----- Information shown -----
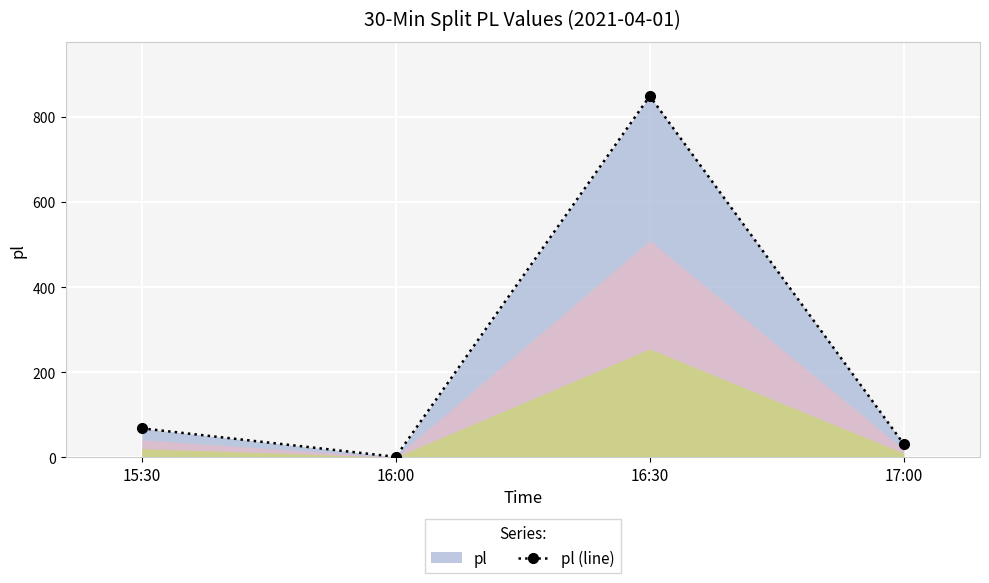

The value at 17:00 is 16. True or false?

False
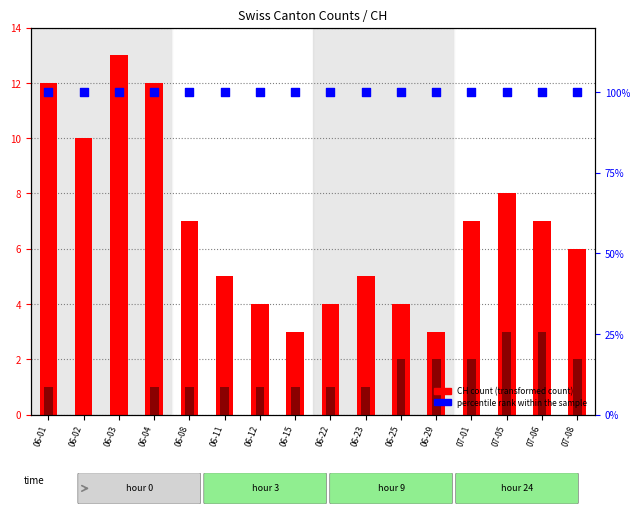

What is the total value across all series at 06-25?

106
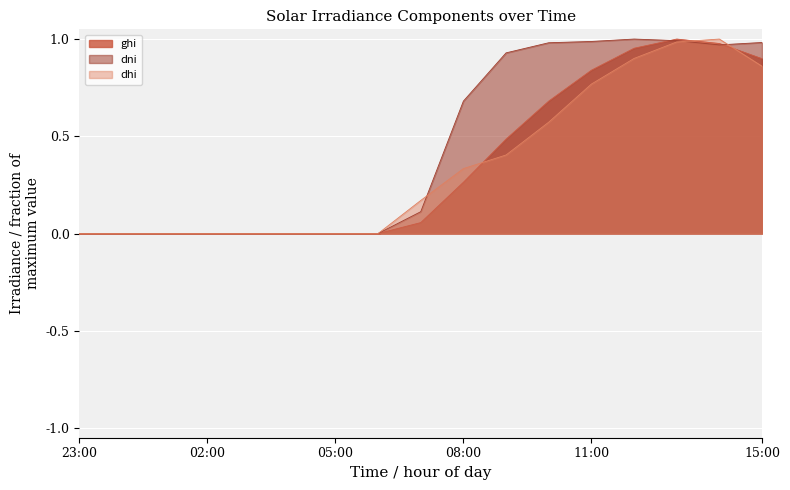

How many interior local peaks does the dhi series have?

1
-----
→ **Work to be completed**: Arrange the lines above as a Markdown table with the columns Row and Line, numbering the rows in order. Omit the blank lines and the pictures.

→ **Response to this task**:
| Row | Line |
|---|---|
| 1 | The value at 17:00 is 16. True or false? |
| 2 | False |
| 3 | What is the total value across all series at 06-25? |
| 4 | 106 |
| 5 | How many interior local peaks does the dhi series have? |
| 6 | 1 |